[To do]: Retype the records below from the line containing "such as 12,41,02." through the end of the records, and leave the pictures out of your answer.

##### Data excerpts #####

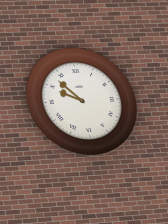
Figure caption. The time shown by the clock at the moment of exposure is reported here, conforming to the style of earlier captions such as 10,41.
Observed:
9,53
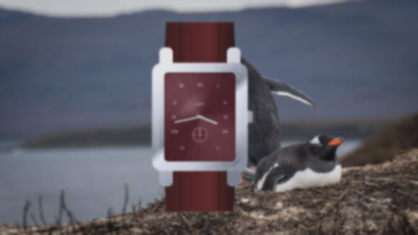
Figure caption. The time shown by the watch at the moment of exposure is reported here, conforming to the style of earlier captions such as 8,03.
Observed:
3,43
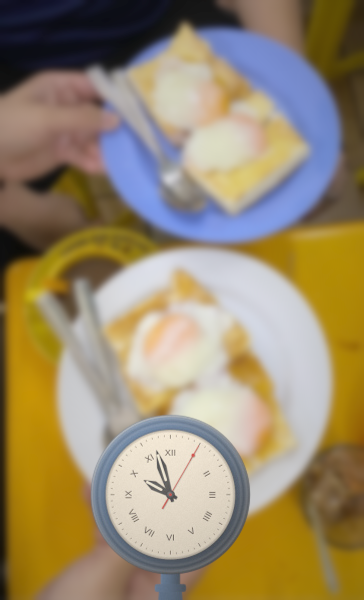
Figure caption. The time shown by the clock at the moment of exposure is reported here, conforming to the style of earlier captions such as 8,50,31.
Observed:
9,57,05
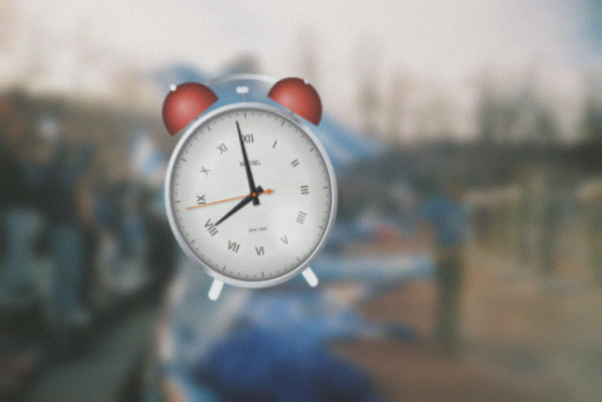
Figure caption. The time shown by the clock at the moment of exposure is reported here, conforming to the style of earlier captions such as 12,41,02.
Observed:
7,58,44
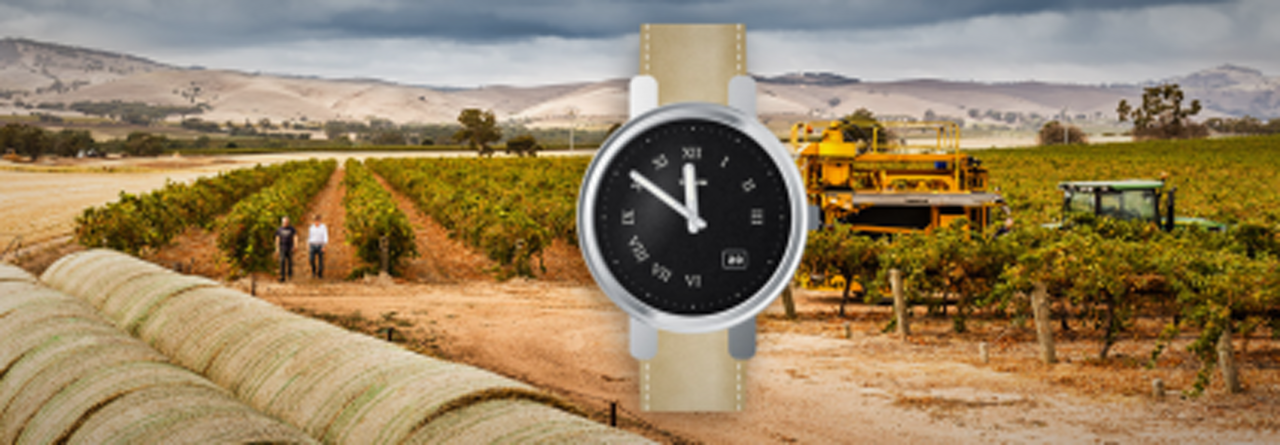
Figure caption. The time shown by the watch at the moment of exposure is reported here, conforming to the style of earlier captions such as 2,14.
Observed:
11,51
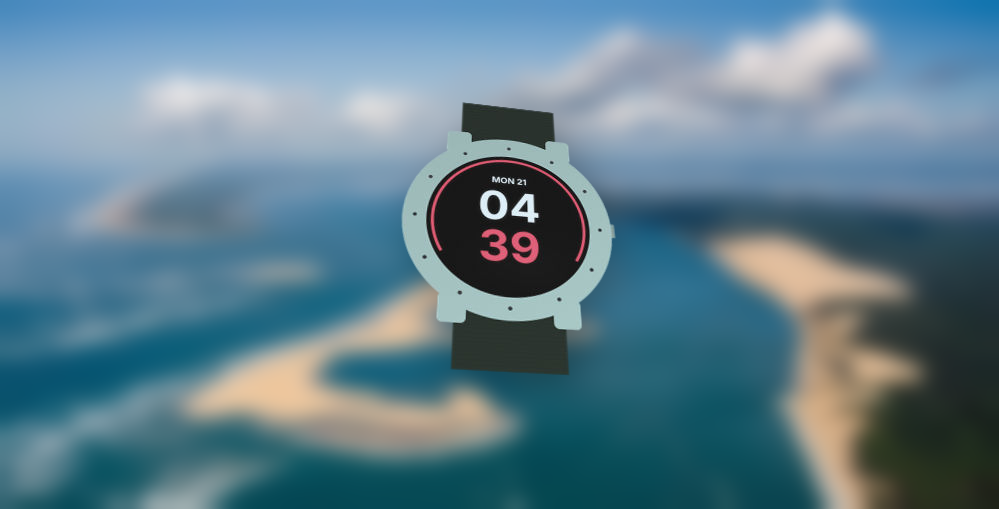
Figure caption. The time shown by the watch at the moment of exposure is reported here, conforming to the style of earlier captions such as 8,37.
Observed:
4,39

#####

[Written response]:
Figure caption. The time shown by the clock at the moment of exposure is reported here, conforming to the style of earlier captions such as 12,41,02.
Observed:
7,58,44
Figure caption. The time shown by the watch at the moment of exposure is reported here, conforming to the style of earlier captions such as 2,14.
Observed:
11,51
Figure caption. The time shown by the watch at the moment of exposure is reported here, conforming to the style of earlier captions such as 8,37.
Observed:
4,39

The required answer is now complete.